Don't worry, I am not going to use all the books of the Bible as heading for posts.

A question that I am often asked is why have I stopped going to church so often.

So a bit of background is probably in order.

We have to go back to my second year at the Birmingham Bible Institute. In that year, I met a man who was to have an incredible impact on my faith and life, he was the priest of the church in Hull where we did a mission trip.
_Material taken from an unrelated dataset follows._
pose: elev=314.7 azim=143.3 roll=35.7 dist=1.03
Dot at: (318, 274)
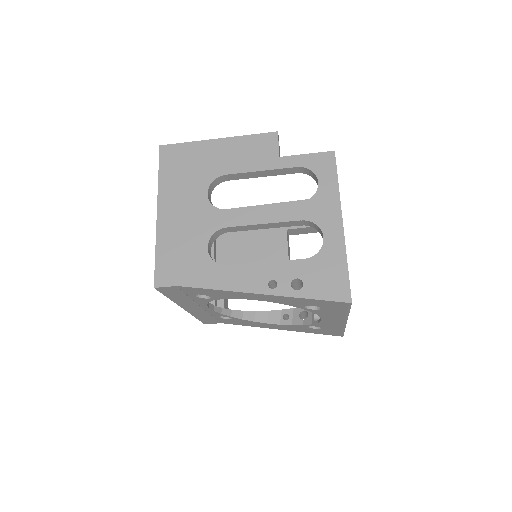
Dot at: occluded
The priest was called Allan Scrivener, and he came from the Catholic tradition within the Anglican communion - one which until then I had never really looked into. We found common ground in our shared interest in the Ancient Irish Church - what some people refer to as "Celtic Christianity". The week we spent as a team in Hull was the most painful and difficult I can remember. I had been asked to be the team leader, yet I had a team that bluntly refused to be servants of the church we had been sent to.

I failed to lead.

During that week I stayed with Allan in the vicarage, and most nights we would sit up talking for long hours. I felt I had found someone outside my context with whom I could be brutally honest with my doubts and someone who would not condemn me or blithely offer "to pray" for me. I didn't need prayer, I needed counsel. This is something I have come to love about the catholic tradition of confession, the freedom to talk openly about sin and the doubts that faith inevitably creates.

One night Allan challenged my Protestant belief in "justification by faith" - or rather he asked me the most poignant question I have ever been posed, and one which still bothers me:

"why do evangelicals preach justification by faith but live justification by works?"

That night I realized that the evangelical world was not the one where I could ever in all honesty belong - and thus to cut a long story short I was eventually received into the Anglican Communion at St John's Cathedral in Oban by the Bishop of Argyll and the Isles.

One of the interesting things here in Prague is the number of people I have met with similar stories, people once firmly in the embrace of a particular brand of Christianity who for the sake of their own faith had to leave the churches they were in and struggle to find somewhere to call home. People who have lost touch with friends, because they are afraid of questions such as "what are you doing for the Lord?". People who believe in Jesus but can't handle the church.

1 comment:

Matt said...

I have written a couple of long responses to your various posts.

My typing never seems to do justice to my thoughts.

As a regular church goer I enjoy the blog and plan to come back regularly.

Going to church originally was out of a sense of duty for me. Now it fills a spiritual need. I feed off the traditions and the simplistic homily as well as spending time with my fellow parishioners.

Being out and sharing in a community seemed to be an important part of religion to me. It has opened my eyes to the faith of others, inspired me and helped me with the idea that we are all broken. I seem to get more out of the simple communal act in that hour than I do in a weeks worth of reading and debating. Opening myself up to it and my parish is the tricky bit - something I have not entirely mastered.